Kerogen-bound glycerol dialkyl tetraether lipids released by hydropyrolysis of marine sediments: A bias against incorporation of sedimentary organisms?

Over the past 10 years, the membrane lipids of archaea, particular glycerol dialkyl glycerol tetraethers (GDGTs) have been recognised as significant components of marine sediments and as potentially powerful tools in palaeoclimate reconstruction. However, relatively little is known about their preservation and, in particular, their incorporation into macromolecular organic matter fractions. Here, we examine abundances, distributions and stable carbon isotope ratio (δ13C) values of GDGTs and the diether archaeol in sediments from the Benguela Upwelling Region [Ocean Drilling Program (ODP) Site 1084] and a Mediterranean sapropel (S5). These are compared with distributions of biphytanes released from the kerogen (solvent-extracted residue) fraction using hydropyrolysis (Hypy). GDGTs, likely derived from pelagic crenarchaeota, are amongst the most abundant extractable components in both Benguela and S5 sediments, but are an order of magnitude more abundant in the former. Moreover, the Benguela sediments have far greater concentrations of the acyclic GDGT than expected; consistent with the presence of methane in core 1084, co-occurring archaeol and variable GDGT δ13C values, the excess acyclic GDGT probably arises from a contribution from sedimentary methanogens. Hypy-released biphytanes have similar abundances in Benguela and sapropel sediments, and represent a significant proportion of the total tetraether lipid pool at the latter site; however, the distributions of Hypy-released biphytanes, especially in Benguela sediments, do not always match those of the free GDGTs. At both sites, Hypy-released biphytane δ13C values are relatively invariant, consistent with a single source, again likely to be pelagic crenarchaeota.
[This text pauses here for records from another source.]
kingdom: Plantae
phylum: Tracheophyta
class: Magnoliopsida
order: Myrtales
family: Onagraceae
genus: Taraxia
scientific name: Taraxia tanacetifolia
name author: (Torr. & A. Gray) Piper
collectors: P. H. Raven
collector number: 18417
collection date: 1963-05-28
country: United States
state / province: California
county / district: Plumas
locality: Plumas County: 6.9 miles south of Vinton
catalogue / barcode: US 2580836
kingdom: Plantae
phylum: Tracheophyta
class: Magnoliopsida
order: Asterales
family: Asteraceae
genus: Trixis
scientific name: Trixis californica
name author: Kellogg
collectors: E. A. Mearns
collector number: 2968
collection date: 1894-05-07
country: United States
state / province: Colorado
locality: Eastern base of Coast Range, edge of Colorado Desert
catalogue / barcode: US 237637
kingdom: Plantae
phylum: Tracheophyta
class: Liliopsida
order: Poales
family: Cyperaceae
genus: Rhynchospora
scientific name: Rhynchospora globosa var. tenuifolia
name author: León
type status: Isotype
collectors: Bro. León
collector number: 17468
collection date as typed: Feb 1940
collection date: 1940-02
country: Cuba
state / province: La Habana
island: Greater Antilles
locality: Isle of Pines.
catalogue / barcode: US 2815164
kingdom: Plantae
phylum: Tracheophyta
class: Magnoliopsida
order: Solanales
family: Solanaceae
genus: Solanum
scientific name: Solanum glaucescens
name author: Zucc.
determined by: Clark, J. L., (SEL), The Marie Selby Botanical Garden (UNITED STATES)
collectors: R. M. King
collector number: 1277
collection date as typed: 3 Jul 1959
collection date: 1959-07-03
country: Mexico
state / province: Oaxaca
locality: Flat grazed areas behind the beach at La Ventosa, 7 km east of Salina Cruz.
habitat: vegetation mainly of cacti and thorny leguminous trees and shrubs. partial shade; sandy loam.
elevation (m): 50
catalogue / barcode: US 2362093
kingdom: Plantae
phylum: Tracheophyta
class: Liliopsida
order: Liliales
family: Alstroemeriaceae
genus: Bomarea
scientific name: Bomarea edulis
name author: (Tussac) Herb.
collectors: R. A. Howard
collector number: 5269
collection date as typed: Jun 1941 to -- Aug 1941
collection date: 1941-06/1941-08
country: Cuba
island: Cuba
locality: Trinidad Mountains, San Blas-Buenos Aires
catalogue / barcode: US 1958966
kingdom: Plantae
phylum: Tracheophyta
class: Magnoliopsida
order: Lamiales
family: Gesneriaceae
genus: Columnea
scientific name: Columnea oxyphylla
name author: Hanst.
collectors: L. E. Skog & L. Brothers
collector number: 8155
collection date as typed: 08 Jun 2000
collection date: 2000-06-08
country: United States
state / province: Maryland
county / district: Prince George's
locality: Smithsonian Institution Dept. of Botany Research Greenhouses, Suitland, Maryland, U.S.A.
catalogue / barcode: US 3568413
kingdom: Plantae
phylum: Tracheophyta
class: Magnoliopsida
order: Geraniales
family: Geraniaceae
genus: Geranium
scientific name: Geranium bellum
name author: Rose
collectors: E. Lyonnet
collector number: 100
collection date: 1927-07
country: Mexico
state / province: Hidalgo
These observations suggest that GDGTs can be incorporated into sedimentary geomacromolecules relatively rapidly, with those derived from pelagic crenarchaeota more likely to be incorporated than those derived from sedimentary methanogens. It is likely that this bias arises from a lack of reactive substrates, i.e. oxygen radicals, in deeper anoxic sediments, consistent with an important role for oxidative cross linking in kerogen formation.